第2章商流のポイントー与信管理と情報管理

与信限度はこのようにして決める

 商取引において取引先にどこまで信用を与えるか、具体的に言うと、取引先にどの範囲までならば売掛金を許すのか――、これを与信限度と言いますが、この与信限度決定の権限は社長にあります。と言うことは、主要取引先の主人、営業所長には必ず会って、その経営上の考え方を聞いた上で、社長自らが判断しなければならない、と言うことです。

 与信限度を見直し・決定をするためには、まず受取手形未決済分、実質未回収残高のチェックをしておかなければなりません。 月一、〇〇〇万円の取引の場合、五月二一日に木材を納入、六月二〇日に〆切、七月一〇日に四ヵ月の支払手形受領、一一月一〇日に手形決済期とすると、月末で決算の場合は七、〇〇〇万円の枠が必要だということになります。往々にして手形の期間×一、〇〇〇万円、つまりこの場合には、四、〇〇〇万円の枠でよいと間違い勝ちですが、実際には、木材納入から手形決済までの足掛け七ヵ月間×一、〇〇〇万円=七、〇〇〇万円の枠が必要だということに注意する必要があります。

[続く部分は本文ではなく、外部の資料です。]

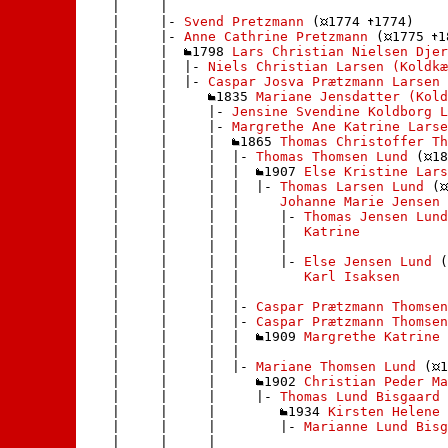
    |     | 

    |     |- 
Svend Pretzmann
 (
1774 
1774)

    |     |- 
Anne Cathrine Pretzmann
 (
1775 
1
    |     |  
1798 
Lars Christian Nielsen Djer
    |     |  |- 
Niels Christian Larsen (Koldkæ
    |     |  |- 
Caspar Josva Prætzmann Larsen 
    |     |     
1835 
Mariane Jensdatter (Kold
    |     |     |- 
Jensine Svendine Koldborg L
    |     |     |- 
Margrethe Ane Katrine Larse
    |     |     |  
1865 
Thomas Christoffer Th
    |     |     |  |- 
Thomas Thomsen Lund
 (
18
    |     |     |  |  
1907 
Else Kristine Lars
    |     |     |  |  |- 
Thomas Larsen Lund
 (
    |     |     |  |     
Johanne Marie Jensen
 
    |     |     |  |     |- 
Thomas Jensen Lund
    |     |     |  |     |  
Katrine
    |     |     |  |     | 

    |     |     |  |     |- 
Else Jensen Lund
 (
    |     |     |  |        
Karl Isaksen
    |     |     |  |       

    |     |     |  |- 
Caspar Prætzmann Thomsen
    |     |     |  |- 
Caspar Prætzmann Thomsen
    |     |     |  |  
1909 
Margrethe Katrine 
    |     |     |  | 

    |     |     |  |- 
Mariane Thomsen Lund
 (
1
    |     |     |     
1902 
Christian Peder Ma
    |     |     |     |- 
Thomas Lund Bisgaard
 
    |     |     |        
1934 
Kirsten Helene 
    |     |     |        |- 
Marianne Lund Bisg
    |     |     |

 ところで、与信限度というのは、七、〇〇〇万円までは大丈夫というのではなく、その取引先に対し七、〇〇〇万円ならばいざというときに逃げ切れる、七ヵ月以上前に悪いと判断して撤退できるということです。このため、仕入先負債(買掛金及び支払手形)に対する我が社の取引限度ウエイトをみなければなりません。仕入先負債の額は、売上高、仕入原価率、支払条件などを、社長に聞く、営業部長に聞く、平社員に聞く、運送屋に聞く、というようにして把握します。

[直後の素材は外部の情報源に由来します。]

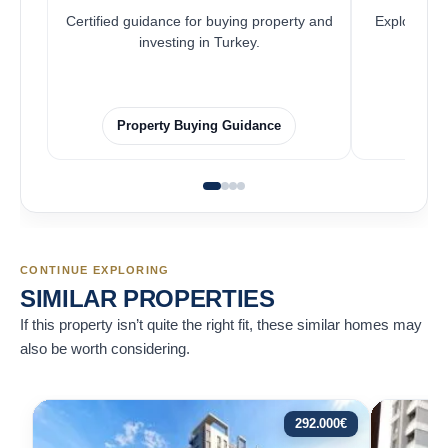
Certified guidance for buying property and
Explore pro
investing in Turkey.
Property Buying Guidance
F
CONTINUE EXPLORING
SIMILAR PROPERTIES
If this property isn’t quite the right fit, these similar homes may
also be worth considering.
292.000
€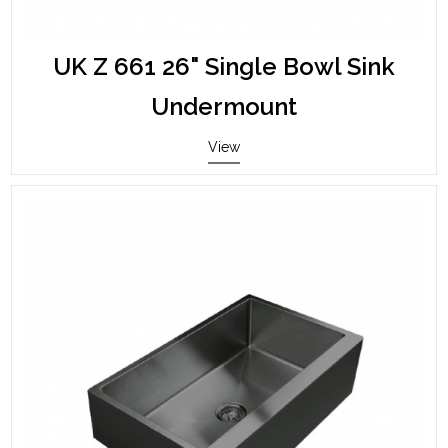
UK Z 661 26" Single Bowl Sink
Undermount
View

 月商一億円、仕入原価率八〇%(荒利益二〇%)、支払条件平均一ヵ月据え置き、一二〇日手形であれば、仕入先負債は次のようになります。

  100百万円×80%×(30日+120日)=400百万円 この仕入先負債に対して、新規取引先では一〇%以下、継続取引先では二〇%以下を与信限度とします。この範囲ならば、まさかの時に手を引いても相手はなんとか繰り回してゆける、また、他社への肩替りもできる、ということになります。二〇%以上になると手を引くのがむつかしいし、三〇%以上を超えると手を引くことによって相手先の倒産をきたすことになります。そのため、三〇%以上を超えると、先方の経営実態にかなり立ち入る関係を作っておかねばなりません。

 以上を基準として、取引先に倒産歴があり不況業種であったりした場合には与信限度額を減らし、取引先の社長に個人資産があるとか取引環境がよいとかで与信限度額を増額します。繰返すと、この与信限度の増減はトップの判断だということです。